Time and Space Complexity:

  • Time Complexity: O(n log n), where n is the length of the string due to the sorting operation.
  • Space Complexity: O(n), as sorting creates new arrays for the sorted versions of the strings.

Explanation:

In this approach, both strings are sorted and compared. If the sorted versions are identical, the strings are anagrams. Sorting takes O(n log n) time, making this solution less efficient for very large inputs.

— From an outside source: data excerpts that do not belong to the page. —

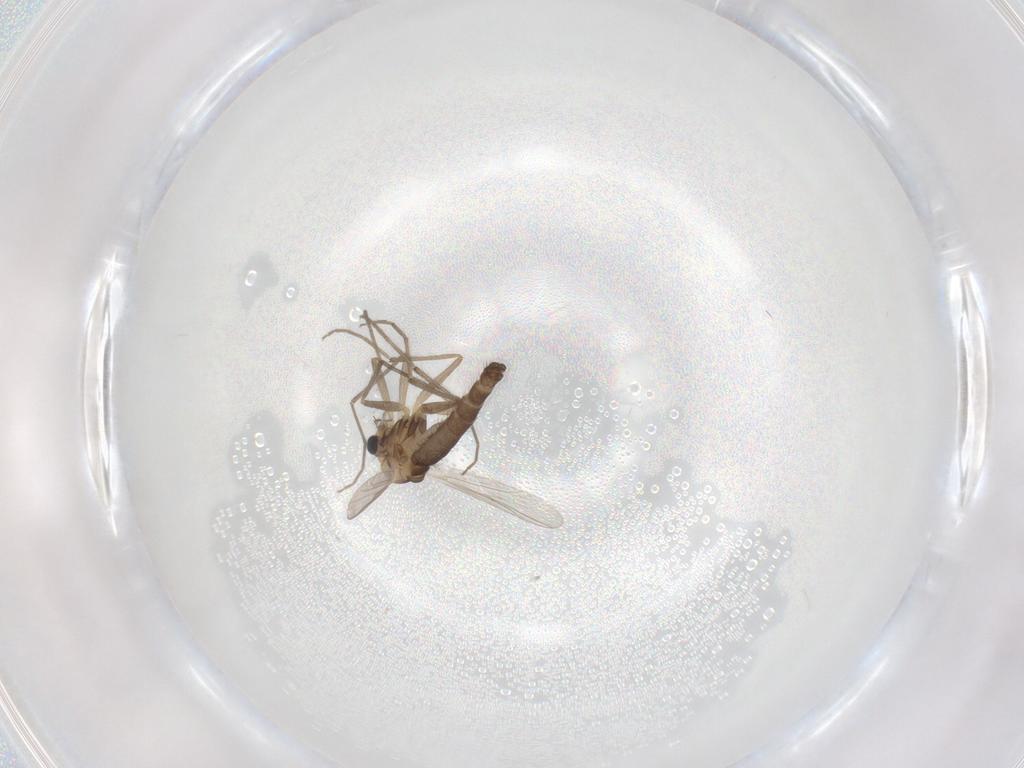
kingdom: Animalia
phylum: Arthropoda
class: Insecta
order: Diptera
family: Chironomidae
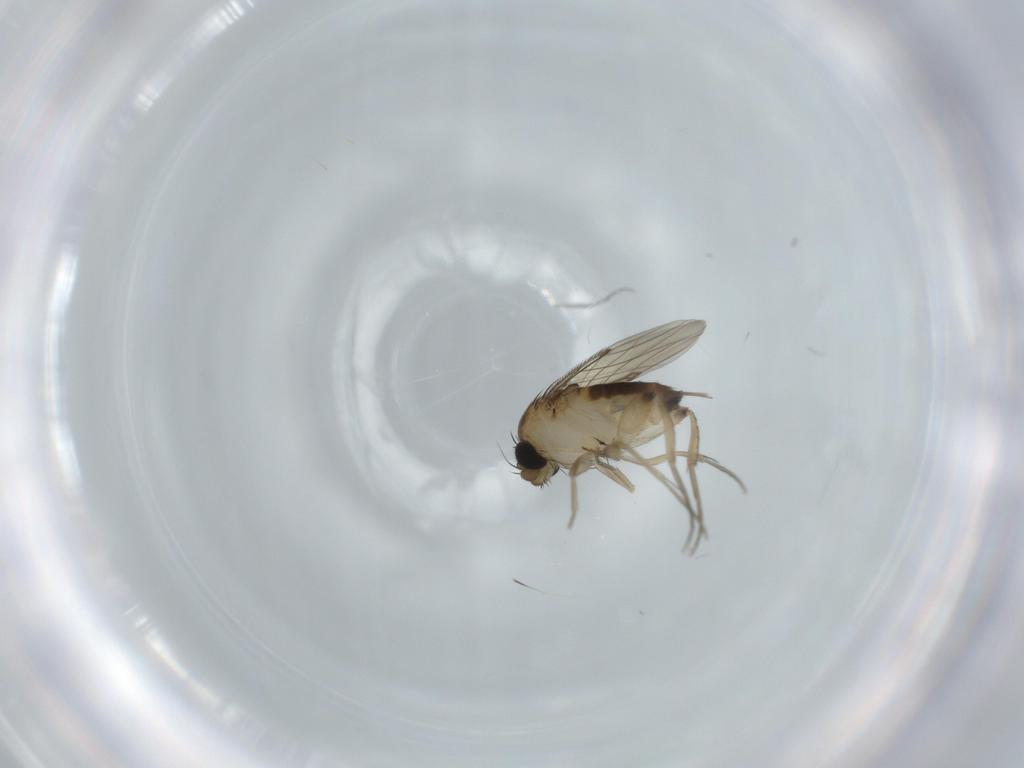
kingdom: Animalia
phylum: Arthropoda
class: Insecta
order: Diptera
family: Phoridae
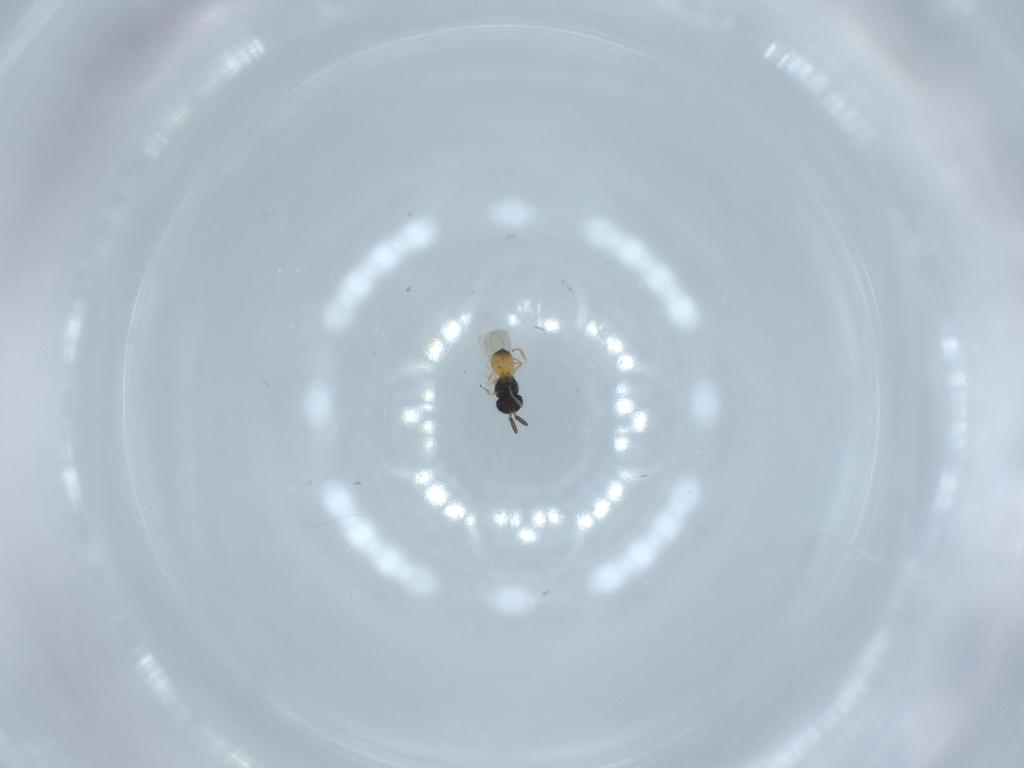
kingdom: Animalia
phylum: Arthropoda
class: Insecta
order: Hymenoptera
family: Scelionidae
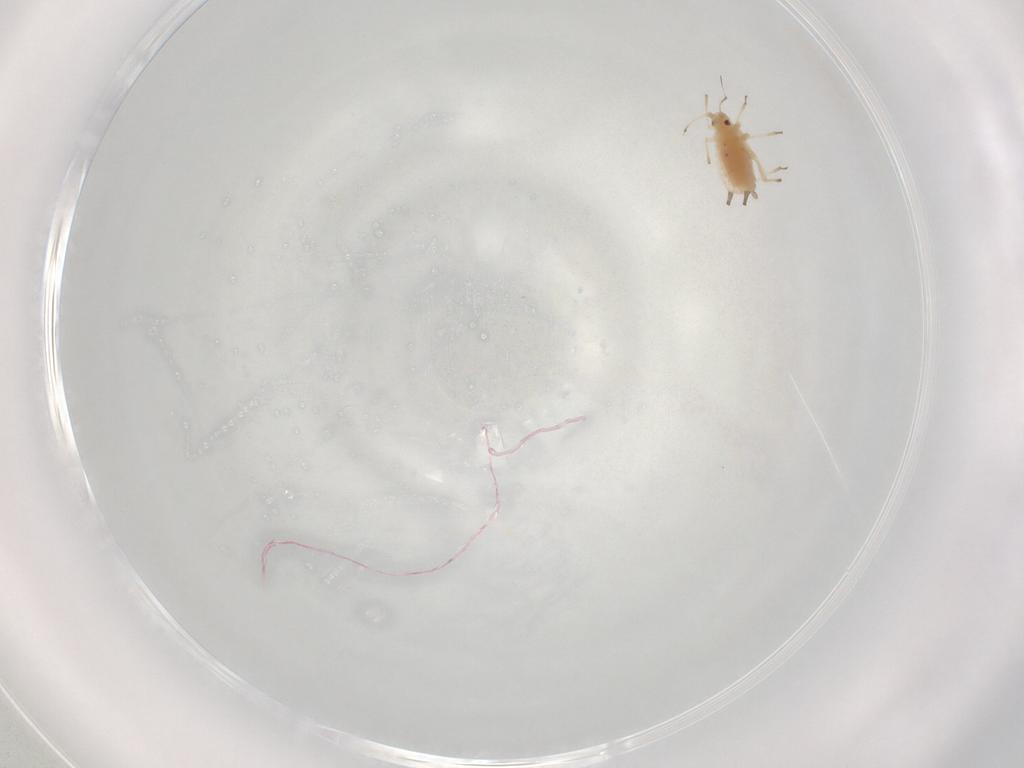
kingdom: Animalia
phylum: Arthropoda
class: Insecta
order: Hemiptera
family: Aphididae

Approach 2: Frequency Count Using Hash Maps (Optimal Solution)

Explanation:

A more efficient approach is to count the frequency of each character in both strings and compare these frequencies. We can use an integer array of size 26 (since the input consists of lowercase English letters) to count the occurrences of characters. If both strings have the same character frequencies, they are anagrams.

Code Implementation:

public class ValidAnagram {
    public static boolean isAnagram(String s, String t) {
        // If the lengths are different, they can't be anagrams
        if (s.length() != t.length()) {
            return false;
        }

        // Create an array to count the frequency of each character in both strings
        int[] charCount = new int[26];

        // Count characters in both strings
        for (int i = 0; i < s.length(); i++) {
            charCount[s.charAt(i) - 'a']++;  // Increment count for s
            charCount[t.charAt(i) - 'a']--;  // Decrement count for t
        }

        // Check if all counts are zero
        for (int count : charCount) {
            if (count != 0) {
                return false;
            }
        }

        return true;
    }

    public static void main(String[] args) {
        System.out.println(isAnagram("anagram", "nagaram"));  // Output: true
        System.out.println(isAnagram("rat", "car"));  // Output: false
    }
}

Time and Space Complexity:

  • Time Complexity: O(n), where n is the length of the strings because we iterate over each string once.
  • Space Complexity: O(1), since we use a fixed-size array (26 elements) to store character frequencies.

Explanation:

This approach counts the frequency of characters in both strings using a single array of size 26. The time complexity is O(n), making this approach optimal for large inputs.

Edge Cases

When solving the Valid Anagram problem, you should handle a number of edge cases:

  1. Different Length Strings:
    If the two strings have different lengths, they cannot be anagrams. The solution should return false immediately for this case.

    String s = "abcd";
    String t = "abc";
    System.out.println(isAnagram(s, t));  // Output: false
    
  2. Empty Strings:
    Two empty strings are considered anagrams because they contain the same (zero) characters.

    String s = "";
    String t = "";
    System.out.println(isAnagram(s, t));  // Output: true
    
  3. Single Character Strings:
    Strings with one character can only be anagrams if the characters are the same.

    String s = "a";
    String t = "a";
    System.out.println(isAnagram(s, t));  // Output: true
    
    String s = "a";
    String t = "b";
    System.out.println(isAnagram(s, t));  // Output: false
    
  4. Case Sensitivity:
    The problem assumes that the input strings consist of lowercase letters. If case sensitivity were a factor, "A" and "a" would not be considered the same. This edge case should be handled if necessary.

    String s = "a";
    String t = "A";
    System.out.println(isAnagram(s, t));  // Output: false
    
  5. Non-Alphabetic Characters:
    If the input contains non-alphabetic characters (such as numbers, punctuation, or spaces), those characters should also be included in the anagram check. You should handle this based on problem requirements.

    String s = "a.b";
    String t = "b.a";
    System.out.println(isAnagram(s, t));  // Output: true
    

Conclusion

In this post, we explored two different approaches to solve the Valid Anagram problem in Java. The sorting-based approach is easy to implement but has an O(n log n) time complexity. The frequency count approach is more efficient, achieving O(n) time complexity with O(1) space complexity by using an array to count character occurrences. By handling edge cases properly, you can ensure that your solution works for all possible inputs.